Over the years, usually on second hand stalls, I’ve seen publications about local history — villages, factories, schools, clubs, much about what are, to me, uninteresting communities.
I’ve never given them much thought, until I came across one covering the village where I was bought up. This time, those photographs of ordinary places were places I know, those photographs of strangers from decades ago shewed familiar faces, those photographs of nothing special were of something special to me.
I don’t think there’s anything of general interest about the contents of this book, unless you happen to come from the same village as me. Rather, what might be interesting to anyone is the story of why such books are made, and who makes them. Very local history books are not the source of sudden wealth, they are not the key to acclaim in the capital, but they are a commentary on the normal, they show the lives of people where something strange has not gone wrong, where good fortune means interesting times belong elsewhere and elsewhen.

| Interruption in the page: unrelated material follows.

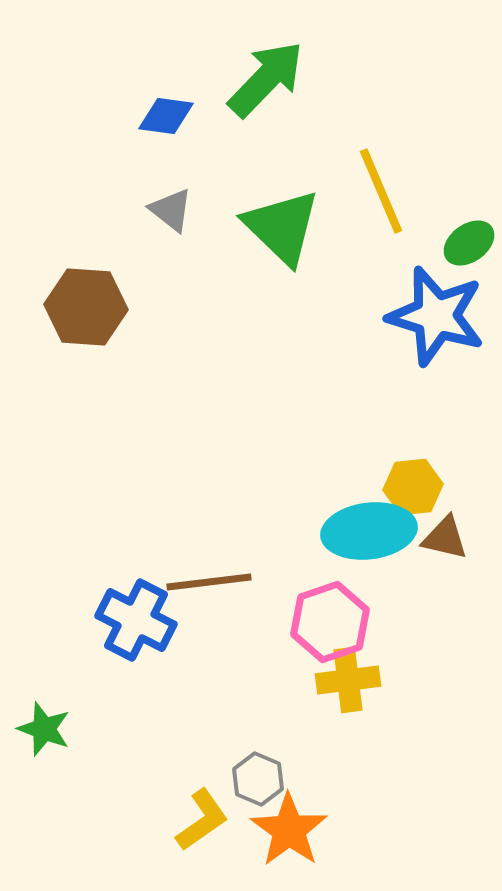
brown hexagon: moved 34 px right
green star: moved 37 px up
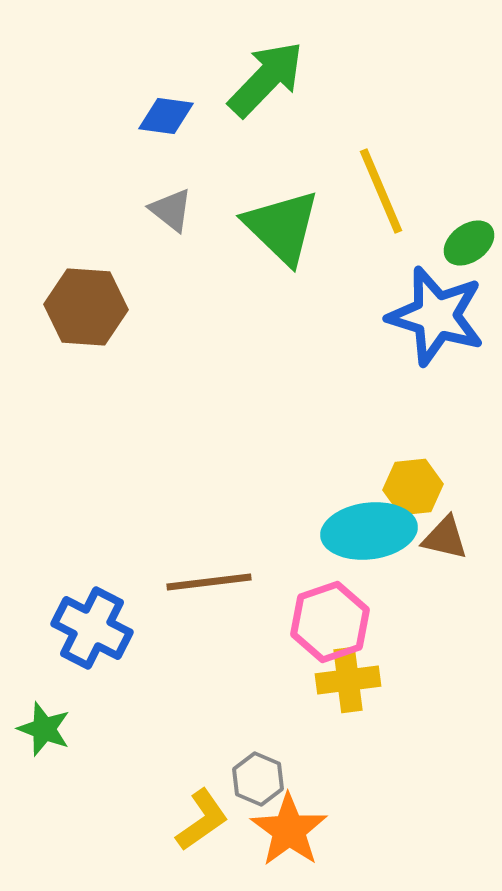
blue cross: moved 44 px left, 8 px down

Quite obviously, too, people have to feel their community has value to prepare and publish such books, and, for that matter, to buy them. This book, of my home village, is in its second edition, giving away the detail that the first edition either sold out, or the author was so fond of it that he wanted to keep working on it.
Now, I happen to think my village is a little unusual. As Joseph Chamberlain, the probable inventor of a Chinese curse, might have said, it’s had its share of interesting times, with a couple of unusual events in its history. Not every village was the scene of a battle where a king died, even if that king died a thousand years ago, and was probably just another viking warlord. Not every village has the special air of spies about it, especially of tales that are all properly documented, not mere half–truths. Mind you, many places do have something unique to them, and, anyway, those stories belong in other books. This book is about ordinary lives.
So perhaps the village has earned its own museum. That museum is possibly why this book on this history of the village has sold enough copies to have a new second edition; museums attract passers–by, and passers–by can sometimes get enthusiastic about things they see.
The author, Steve Cooney, has quite obviously put a lot of effort into preparing this book. He’s collected old posters and photographers from villagers and other sources covering 200 years of material, of events, of lives, and organised them by geographical, temporal and social significance. He’s collected surviving stories of long gone village characters to give each monochrome photo its own context and colour. I recognise childhood family friends and learnt something of their ancestry, and their more recent history.
My childhood village is lucky to have a Steve Cooney. I hope your childhood community has a Steve Cooney too.